Na época em que chegou à região, não se falava em cafés especiais, mas Clayton Monteiro começou a fazer o cultivo de forma diferente. Sua primeira novidade foi separar os melhores lotes da lavoura para consumir em casa. Para ele, era assim que conseguiria saber se o que estava vendendo era bom ou se precisava melhorar. Aprimorando a produção a cada no, passou colecionar prêmios.
Ponto a ponto
Uma das bebidas mais antigas da história, a cerveja é produzida a partir de quatro ingredientes básicos: água, malte, lúpulo e levedura. Nesse caso, o café seria o adjunto. Henrique Oliveira conta que para a nova cerveja é reservada uma quantidade do produto para ser maturada por mais tempo com a presença do café. “O detalhe está no tempo em que os grãos permanecem na segunda fase, e esse é o grande desafio. A maturação e o tempo de guarda são fundamentais para que a bebida tenha as características desejadas. Por isso, paciência é a chave do sucesso. Cada segundo conta”.

******************************

# [Descrição do exercício]
Responda às perguntas sobre o texto acerca de café e cerveja:
1. Qual foi a primeira novidade de Clayton Monteiro no cultivo?
2. Quais são os quatro ingredientes básicos da cerveja?
3. Segundo Henrique Oliveira, qual é a chave do sucesso?
A listagem que vem em seguida não tem relação com o texto.

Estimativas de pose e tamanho
******************************

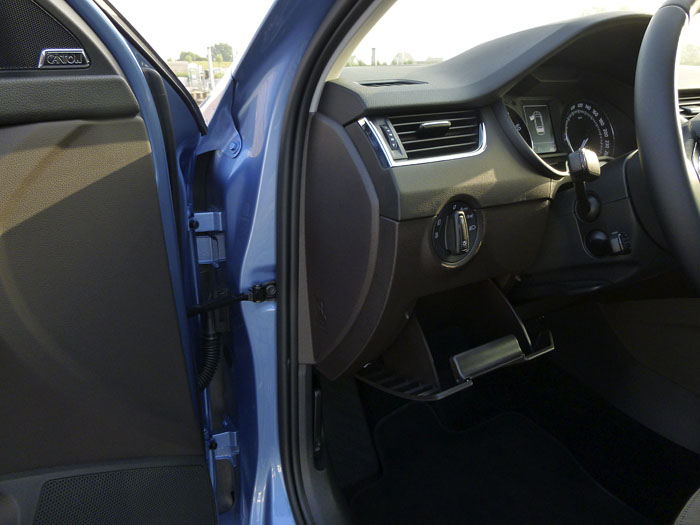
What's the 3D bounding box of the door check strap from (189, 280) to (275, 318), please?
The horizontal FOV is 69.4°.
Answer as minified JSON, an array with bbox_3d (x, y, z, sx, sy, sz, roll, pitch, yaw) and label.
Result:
[{"bbox_3d":[-0.173,0.053,0.740,0.135,0.028,0.024,-14,25,-34],"label":"door check strap"}]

******************************

# [Resultado]
1. Separar os melhores lotes da lavoura para consumir em casa.
2. Água, malte, lúpulo e levedura.
3. A paciência.